Consigne. Extrayez de l'article sur les incendies en Grèce le passage allant de « Des centaines de » jusqu'à « l’accalmie des vents. », sans en modifier un seul mot.

═══ Extrait de page

Frappée à son tour de plein fouet par les incendies de forêts, de maquis et de terres agricoles, la Grèce est sans doute confrontée à «l’une des pires crises liées aux incendies» de la décennie, estime Théodore Giannaros, météorologue à l’Observatoire national grec.
«Je dirais qu’il s’agit sans aucun doute de l’une des pires crises liées aux incendies auxquelles nous ayons dû faire face au cours des 8 à 10 dernières années», déclare-t-il à l’AFP.
«Il faudra cependant attendre la fin de la saison des incendies pour effectuer une comparaison quantitative» et directe en termes de superficies brûlées ou de nombre de foyers d’incendie, explique M. Giannaros.
À qui la faute?
Des centaines de pompiers luttent contre de multiples incendies à travers la Grèce, qui ont fait cinq victimes et brûlé plus de 12 000 hectares de forêts et terres agricoles au cours des deux dernières semaines. Le plus virulent menace depuis vendredi la périphérie nord-ouest d’Athènes, et continuait de flamber lundi, malgré l’accalmie des vents.
Sur l’origine des feux, M. Giannaros estime un peu trop facile de rejeter la faute uniquement sur le changement climatique et les conditions météorologiques.
«Le changement climatique crée en effet des conditions très propices à ce type d’incendies, leur permettant de se propager très facilement et de devenir incontrôlables».
Mais, fait-il valoir, la situation générale en Grèce et dans toute l’Europe met en évidence des défaillances en matière de gestion des terres.
«Ce n’est ni le changement climatique ni les conditions météorologiques qui déclenchent les feux. Malheureusement, 95%, voire davantage, des départs de feu sont dus à l’activité humaine, qu’il s’agisse d’incendies volontaires, de négligence ou d’une mauvaise gestion des terres», souligne le chercheur, spécialiste des feux au sein de l’Observatoire national.
La Grèce a longtemps négligé bon nombre de ses zones rurales et forestières, fait-il remarquer.
«Nous avons abandonné nos zones rurales. Nos forêts ne sont pas gérées efficacement (…). La crise climatique ne fait qu’aggraver le bilan».
«Mégafeu»
Pour M. Giannaros, les incendies au nord-ouest d’Athènes pourraient probablement être classés comme un «mégafeu».

══════
═══ Données à examiner

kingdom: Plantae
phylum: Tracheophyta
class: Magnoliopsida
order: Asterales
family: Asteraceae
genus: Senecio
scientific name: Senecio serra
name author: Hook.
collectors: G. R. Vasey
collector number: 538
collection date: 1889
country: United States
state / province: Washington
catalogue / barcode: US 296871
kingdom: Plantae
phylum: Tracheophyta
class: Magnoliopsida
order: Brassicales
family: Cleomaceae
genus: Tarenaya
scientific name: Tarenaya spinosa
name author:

══════

Corrigé.
Des centaines de pompiers luttent contre de multiples incendies à travers la Grèce, qui ont fait cinq victimes et brûlé plus de 12 000 hectares de forêts et terres agricoles au cours des deux dernières semaines. Le plus virulent menace depuis vendredi la périphérie nord-ouest d’Athènes, et continuait de flamber lundi, malgré l’accalmie des vents.